→ **DATA LISTING**:

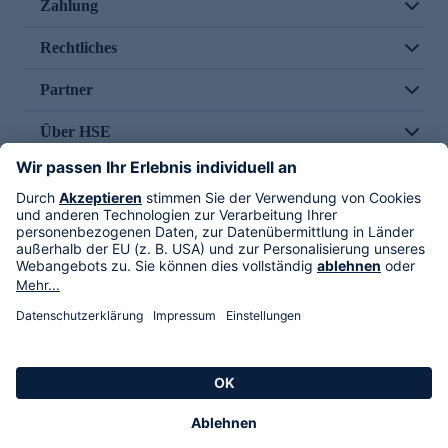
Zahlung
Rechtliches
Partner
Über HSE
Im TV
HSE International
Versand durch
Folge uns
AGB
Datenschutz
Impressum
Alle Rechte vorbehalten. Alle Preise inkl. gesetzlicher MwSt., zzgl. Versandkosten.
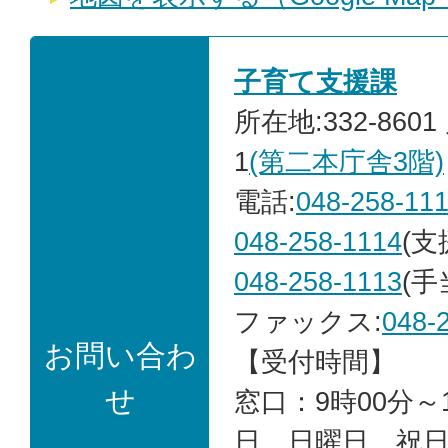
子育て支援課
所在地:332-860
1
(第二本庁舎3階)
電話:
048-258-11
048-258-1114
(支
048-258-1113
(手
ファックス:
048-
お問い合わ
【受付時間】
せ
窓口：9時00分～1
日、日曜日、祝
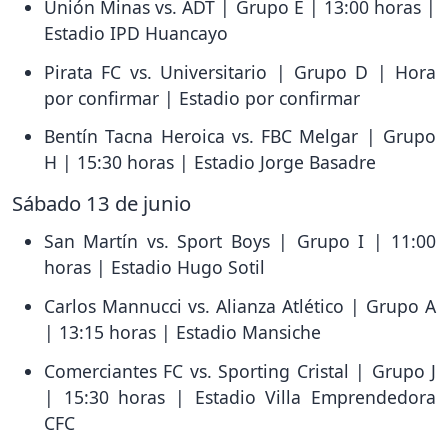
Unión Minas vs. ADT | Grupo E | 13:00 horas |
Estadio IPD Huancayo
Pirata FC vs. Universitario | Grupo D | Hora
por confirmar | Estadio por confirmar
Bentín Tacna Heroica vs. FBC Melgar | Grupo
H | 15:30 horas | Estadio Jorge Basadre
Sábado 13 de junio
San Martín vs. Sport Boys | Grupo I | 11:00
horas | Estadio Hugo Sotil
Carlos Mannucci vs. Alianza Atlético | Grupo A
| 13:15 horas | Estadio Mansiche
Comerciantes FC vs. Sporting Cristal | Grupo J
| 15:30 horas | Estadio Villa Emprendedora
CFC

==

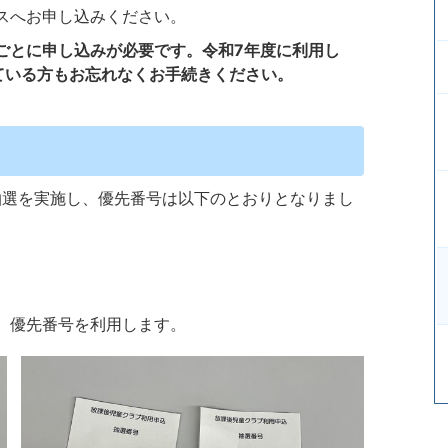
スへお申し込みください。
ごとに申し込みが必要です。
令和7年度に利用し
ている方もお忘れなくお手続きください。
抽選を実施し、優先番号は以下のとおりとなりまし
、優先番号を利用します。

→ **WHAT IS EXPECTED**:
Count the lines above that contain the string "Estadio". Reply with the number alone.

→ **RESULT OF THE EXERCISE**:
6